The increases seen in Q3 were mainly attributed to higher YoY contribution from VivoCity, with gross revenue and NPI rising 4.6% and 3.9% respectively, due to higher rental income for new and renewed leases, MCT explained. As of December 2018, VivoCity’s occupancy level was at 99.9%.

“YTD, we have embarked on a series of changes at VivoCity, and this includes some rigorous management of tenant mix particularly in Q3 FY18/19,” Mapletree Commercial Trust Management’s CEO Sharon Lim added in a statement. She further highlighted how a set of asset enhancement initiatives (AEI) at VivoCity included the conversion of 32,000 sqft of space at level 3 into a public library, as well as the utilisation of bonus gross floor area to extend basement 1 to house additional retail stores.

Likewise, higher gross revenue and NPI from office properties PSA Building, Mapletree Anson and Bank of America Merrill Lynch Harbourfront (MLHF) also boosted MCT’s earnings during the quarter. The firm attributed to fully occupancy at MLHF, and higher occupancy and the effects of step-up rents in existing leases at Mapletree Anson and PSA Building.

As of December 2018, occupancy for MCT’s office and business park assets remained high, ranging from 96.1% at PSA Building to full occupancy at MLHF.

Also read: Retail REIT recovery drags on amidst sluggish sales and traffic

That being said, the firm noted how its NPI was offset by higher finance expenses and higher management fees, on top of unrealised foreign exchange loss. Property expenses were also 4.1% higher QoQ in Q4 at $24.7m due to higher property maintenance expenses, marketing and promotion expenses, and property taxes.

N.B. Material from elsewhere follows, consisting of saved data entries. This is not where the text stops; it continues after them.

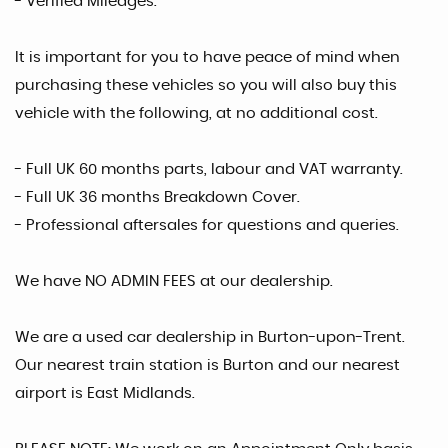
- Verified Mileages.
It is important for you to have peace of mind when
purchasing these vehicles so you will also buy this
vehicle with the following, at no additional cost.
- Full UK 60 months parts, labour and VAT warranty.
- Full UK 36 months Breakdown Cover.
- Professional aftersales for questions and queries.
We have NO ADMIN FEES at our dealership.
We are a used car dealership in Burton-upon-Trent.
Our nearest train station is Burton and our nearest
airport is East Midlands.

Whilst Singapore’s retail market and office market showed signs of stabilisation and good performance in 2018, the business park market recorded a relatively patchy performance on the back of limited supply against a high demand. “As such, significant improvements in islandwide occupancy is not expected, and the performance gap between the two business park tiers is likely to persist.”

Nevertheless, MCT’s portfolio is expected to remain resilient given VivoCity’s consistent performance, as well as the manageable lease expiries in the firm’s office and business park properties.